Beberapa anggota keluarga korban juga tampak menangis histeris saat memohon keadilan. Mereka berharap pihak kepolisian segera menangkap dan menghukum seluruh pelaku yang terlibat dalam peristiwa tragis tersebut.
Identitas Korban: Mahasiswa 21 Tahun Asal Tapanuli Tengah
Berdasarkan data Dinas Dukcapil, korban Arjuna Tamaraya tercatat sebagai warga Kelurahan Kalangan, Kecamatan Pandan, Kabupaten Tapanuli Tengah.
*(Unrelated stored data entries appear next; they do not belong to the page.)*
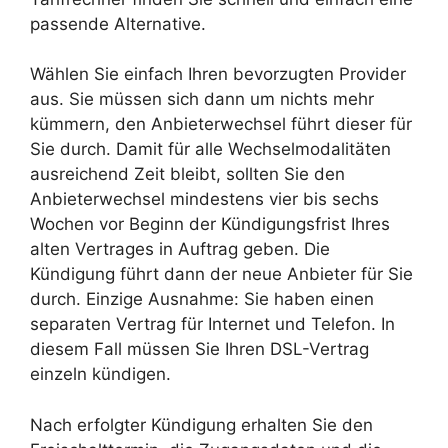
passende Alternative.
Wählen Sie einfach Ihren bevorzugten Provider
aus. Sie müssen sich dann um nichts mehr
kümmern, den Anbieterwechsel führt dieser für
Sie durch. Damit für alle Wechselmodalitäten
ausreichend Zeit bleibt, sollten Sie den
Anbieterwechsel mindestens vier bis sechs
Wochen vor Beginn der Kündigungsfrist Ihres
alten Vertrages in Auftrag geben. Die
Kündigung führt dann der neue Anbieter für Sie
durch. Einzige Ausnahme: Sie haben einen
separaten Vertrag für Internet und Telefon. In
diesem Fall müssen Sie Ihren DSL-Vertrag
einzeln kündigen.
Nach erfolgter Kündigung erhalten Sie den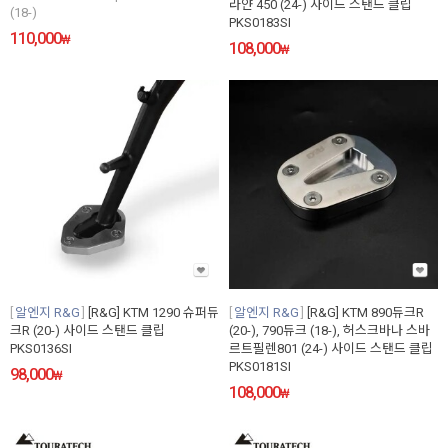
라얀 450 (24-) 사이드 스탠드 클립
(18-)
PKS0183SI
110,000
₩
108,000
₩
알엔지 R&G
[R&G] KTM 1290 슈퍼듀
알엔지 R&G
[R&G] KTM 890듀크R
크R (20-) 사이드 스탠드 클립
(20-), 790듀크 (18-), 허스크바나 스바
PKS0136SI
르트필렌801 (24-) 사이드 스탠드 클립
PKS0181SI
98,000
₩
108,000
₩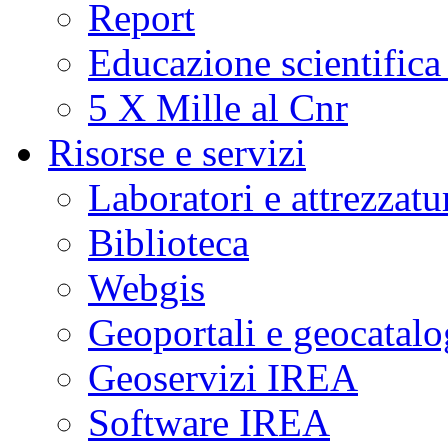
Report
Educazione scientifica
5 X Mille al Cnr
Risorse e servizi
Laboratori e attrezzatu
Biblioteca
Webgis
Geoportali e geocatal
Geoservizi IREA
Software IREA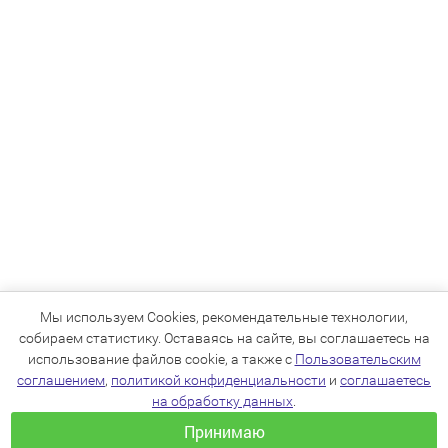
Мы используем Cookies, рекомендательные технологии,
собираем статистику. Оставаясь на сайте, вы соглашаетесь на
использование файлов cookie, а также с
Пользовательским
соглашением
,
политикой конфиденциальности
и
соглашаетесь
на обработку данных
.
Принимаю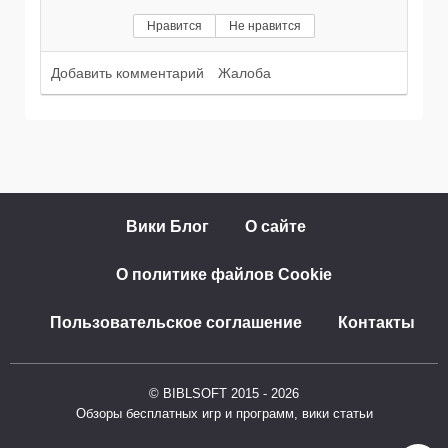
Нравится
Не нравится
Добавить комментарий
Жалоба
Вики Блог
О сайте
О политике файлов Cookie
Пользовательское соглашение
Контакты
© BIBLSOFT 2015 - 2026
Обзоры бесплатных игр и программ, вики статьи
Ia lahir di Sibolga pada 15 Juli 2004 dan masih berusia 21 tahun.
Arjuna berstatus pelajar/mahasiswa dengan jenjang pendidikan SLTA/sederajat, sebagaimana tercantum dalam dokumen resmi NIK 1201202506040002 dan Nomor KK 1201030311150009. Kedua orang tuanya, Harjuman dan Fariyanti, diketahui telah meninggal dunia.
Domisili terakhir korban berada di Jalan Utama Lorong KRH Nomor 7, Kelurahan Kalangan, Pandan, Kabupaten Tapanuli Tengah.
Polisi Belum Beri Keterangan Resmi
Hingga berita ini ditayangkan, Kapolres Sibolga AKBP Eddy Inganta belum memberikan tanggapan atau keterangan resmi terkait peristiwa pengeroyokan dan penganiayaan di Masjid Agung Sibolga tersebut. Sabtu (1/11/2025).